Botswana has a small but vibrant financial sector comprising three broad categories: depository corporations (commercial banks and other deposit-taking institutions), other financial corporations, and the offshore banking sector, with commercial banks and pension funds being the two most important segments by asset size. The sector has contributed significantly to economic growth and the diversification drive, and it exhibited remarkable resilience during the global economic and financial crisis of 2009. The robustness of the financial sector is demonstrated by a number of prudential indicators pertaining to asset composition and portfolio quality. Although the number of commercial banks remained the same in 2010 and 2011, the number of exchange bureaus increased to 68 from 58 in 2010, and new products have also been introduced. 

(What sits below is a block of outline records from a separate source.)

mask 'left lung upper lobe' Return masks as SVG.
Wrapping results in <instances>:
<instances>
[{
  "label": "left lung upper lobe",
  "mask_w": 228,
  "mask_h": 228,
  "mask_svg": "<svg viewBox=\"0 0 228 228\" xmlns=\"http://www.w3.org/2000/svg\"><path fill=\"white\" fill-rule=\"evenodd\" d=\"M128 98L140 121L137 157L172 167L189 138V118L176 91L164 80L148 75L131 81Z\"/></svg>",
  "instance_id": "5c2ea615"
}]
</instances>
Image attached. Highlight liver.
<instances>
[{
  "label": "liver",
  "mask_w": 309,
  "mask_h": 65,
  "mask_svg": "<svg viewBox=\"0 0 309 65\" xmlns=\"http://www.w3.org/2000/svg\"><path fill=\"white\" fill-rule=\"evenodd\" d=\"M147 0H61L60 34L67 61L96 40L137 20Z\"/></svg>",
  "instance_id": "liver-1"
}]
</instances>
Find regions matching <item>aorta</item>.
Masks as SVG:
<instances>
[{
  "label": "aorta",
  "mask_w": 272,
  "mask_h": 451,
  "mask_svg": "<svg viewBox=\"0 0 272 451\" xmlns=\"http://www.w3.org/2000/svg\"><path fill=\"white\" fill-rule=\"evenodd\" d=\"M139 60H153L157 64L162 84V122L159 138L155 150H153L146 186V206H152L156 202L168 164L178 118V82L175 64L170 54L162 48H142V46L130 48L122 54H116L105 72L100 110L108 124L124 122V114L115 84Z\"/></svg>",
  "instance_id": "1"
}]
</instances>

With regard to asset quality, banks continued to have a well-diversified loan portfolio. The household sector remained the major beneficiary of total advances with its share increasing from 53% in 2011 to 56% in October 2012. The share to private enterprises declined from 43% to 38%, while that to the public sector increased from 4% to 6% during the same period. The banking sector is on average profitable, although the rate is still low. Return on average assets was just 0.5% in October 2012 compared with an average of 2.8% over 2007-09, reflecting the slow recovery from the effects of the global financial crisis of 2008-09. Foreign-exchange risks remain limited. The ratio of foreign-currency-denominated loans to total loans was 8.5% in October 2012, while foreign-denominated-deposits were 15.7% of total deposits.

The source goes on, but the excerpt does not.